Houve um tempo em que minha mãe se incomodava muito com a algazarra feita por filhos, netos e agregados nos dias em que todos se reuniam, por ocasião de algum feriado ou data comemorativa. Sua casa sempre foi impecável, tudo limpo e em seus devidos espaços.
Com uma família numerosa, nas quatro festas do ano, por assim dizer, a casa se enchia. E quando o último ia embora, tudo estava fora do lugar. Restavam a sujeira no chão, a mesa desfeita, as cadeiras espalhadas pela cozinha e a pia abarrotada de louças.
Para nós, quando ainda crianças, o melhor tempo de nossa casa era a época do final de ano. Minha mãe economizava por meses inteiros para poder pintar, sempre com uma cor chamativa, pelo menos a fachada do velho casarão no qual morávamos, bem no centro da cidade. Às vezes, dava até para adquirir um móvel qualquer. Ainda hoje consigo sentir o cheiro de madeira nova de um guarda-roupa ou de um conjunto de mesa e cadeiras comprado a duras penas. Tudo muito simples, mas novinho em folha.

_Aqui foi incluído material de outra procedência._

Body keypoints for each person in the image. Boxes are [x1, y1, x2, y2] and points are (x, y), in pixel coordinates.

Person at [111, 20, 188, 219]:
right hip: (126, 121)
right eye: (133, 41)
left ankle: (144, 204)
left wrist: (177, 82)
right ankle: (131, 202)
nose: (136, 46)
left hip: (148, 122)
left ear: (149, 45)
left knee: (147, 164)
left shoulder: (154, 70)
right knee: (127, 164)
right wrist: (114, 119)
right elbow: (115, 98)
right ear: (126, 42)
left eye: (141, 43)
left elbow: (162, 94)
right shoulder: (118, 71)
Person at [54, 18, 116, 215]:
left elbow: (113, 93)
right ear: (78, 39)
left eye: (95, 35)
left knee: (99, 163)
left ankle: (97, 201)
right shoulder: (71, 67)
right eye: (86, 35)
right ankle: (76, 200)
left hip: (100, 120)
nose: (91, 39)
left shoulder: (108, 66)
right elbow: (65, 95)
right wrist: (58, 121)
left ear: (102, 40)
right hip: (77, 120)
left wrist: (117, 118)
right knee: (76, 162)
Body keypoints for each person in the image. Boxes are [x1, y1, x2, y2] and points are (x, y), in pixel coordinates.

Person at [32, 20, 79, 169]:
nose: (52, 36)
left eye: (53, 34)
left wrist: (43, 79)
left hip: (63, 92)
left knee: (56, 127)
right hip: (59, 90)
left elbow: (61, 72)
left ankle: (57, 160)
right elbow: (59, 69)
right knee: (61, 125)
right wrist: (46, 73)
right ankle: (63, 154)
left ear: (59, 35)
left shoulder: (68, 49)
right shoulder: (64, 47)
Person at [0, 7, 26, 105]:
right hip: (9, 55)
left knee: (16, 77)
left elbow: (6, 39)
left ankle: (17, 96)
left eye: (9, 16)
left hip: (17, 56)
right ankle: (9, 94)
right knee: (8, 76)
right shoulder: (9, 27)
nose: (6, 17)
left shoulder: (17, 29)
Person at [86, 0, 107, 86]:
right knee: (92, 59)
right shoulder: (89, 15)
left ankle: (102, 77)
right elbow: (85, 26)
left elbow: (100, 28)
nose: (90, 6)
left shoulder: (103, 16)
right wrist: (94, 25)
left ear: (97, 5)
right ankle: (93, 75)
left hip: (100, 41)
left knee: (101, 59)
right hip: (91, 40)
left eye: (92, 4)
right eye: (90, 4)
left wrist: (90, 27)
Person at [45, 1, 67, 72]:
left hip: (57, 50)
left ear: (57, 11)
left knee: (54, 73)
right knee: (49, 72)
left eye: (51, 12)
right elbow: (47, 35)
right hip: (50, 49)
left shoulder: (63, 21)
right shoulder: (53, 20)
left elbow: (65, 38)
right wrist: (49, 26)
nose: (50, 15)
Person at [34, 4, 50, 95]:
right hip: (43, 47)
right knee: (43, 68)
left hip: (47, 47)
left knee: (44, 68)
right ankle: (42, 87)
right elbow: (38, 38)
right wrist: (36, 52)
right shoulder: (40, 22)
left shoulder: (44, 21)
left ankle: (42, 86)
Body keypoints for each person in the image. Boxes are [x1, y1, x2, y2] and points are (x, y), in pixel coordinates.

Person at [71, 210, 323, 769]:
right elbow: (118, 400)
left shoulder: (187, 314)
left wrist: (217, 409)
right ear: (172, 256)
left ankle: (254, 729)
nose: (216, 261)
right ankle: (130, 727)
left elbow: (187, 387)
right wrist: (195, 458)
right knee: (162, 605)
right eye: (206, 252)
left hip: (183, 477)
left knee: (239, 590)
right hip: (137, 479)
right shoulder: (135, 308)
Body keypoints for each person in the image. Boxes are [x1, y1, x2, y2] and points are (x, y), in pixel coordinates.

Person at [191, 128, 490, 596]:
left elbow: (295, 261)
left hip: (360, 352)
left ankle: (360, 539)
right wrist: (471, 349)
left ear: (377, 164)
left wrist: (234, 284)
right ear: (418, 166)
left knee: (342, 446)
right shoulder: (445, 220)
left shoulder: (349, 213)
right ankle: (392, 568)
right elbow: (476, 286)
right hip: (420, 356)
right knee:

A casa tinha cortinas nas paredes dos quartos e, nas da sala, quando nuas, eram inúmeras as fotos de família. Muitos eram os jarros cheios de flores baratas, de plástico, bem coloridas, a enfeitar o ambiente.
Essa época do ano coincidia com a festa da padroeira, Nossa Senhora da Conceição. A quermesse, a procissão e a missa eram o ponto alto da festividade religiosa, que, à noite, convertia-se em profana, com o pavilhão armado na praça, em que as pessoas bebiam e comiam galinhas arrematadas nos leilões conduzidos por meu pai. E ainda tínhamos o parque de diversões e o ruge-ruge das pessoas subindo e descendo a rua principal.
Por ironia do destino, nos últimos tempos, minha mãe passou a reclamar da solidão e do silêncio em que vive. Praticamente, todos aqueles de sua geração já se foram. Os filhos, agora ocupados em manter o próprio lar em ordem e bem administrado, já não podem, como antes, encher a casa dela, fazer zoada e bagunçar suas coisas. Tudo está posto, limpo e bem arrumado, nos mesmos cômodos. E, dia após dia, ela espera o que não mais virá. Em alguns poucos momentos de lucidez, ou de delírio, quem sabe, ela pergunta: Cadê meu pai? Para onde foi minha mãe? E minhas irmãs, por que não vêm mais aqui?
Aos poucos, ela vai silenciando, porque não há mais assunto sobre o qual falar com os de agora, que vivem com a cara metida no mundo virtual proporcionado pelo celular de mil e uma utilidades. Para ela, o presente é moroso, repetitivo e sem noção, restando-lhe as lembranças esparsas e confusas do seu passado mais remoto. Nem o barulho que se faz nos dias do seu aniversário, quando todos vêm lhe cantar parabéns, tem qualquer significado e muito menos lhe incomoda.
Tenho medo de que essas cenas se repitam comigo. De repente, percebo também minha casa ficando vazia. Os filhos agora já têm uma casa com a qual se preocupar. Olho as fotografias nas paredes e as flores, não de plástico, que teimo em manter vivas, no jarro que foi dela, presente dado em um dia das mães, há mais de 50 anos.
É final de mais um ano e é também Natal. Neste, não fui à festa da padroeira e nem à procissão, no entanto, meu pensamento refez todo o itinerário do que foi esse passado, tão distante e, ao mesmo tempo, tão perto de minhas reminiscências.
Mais um final de ano e a casa está cada vez mais vazia, assim como a da minha mãe.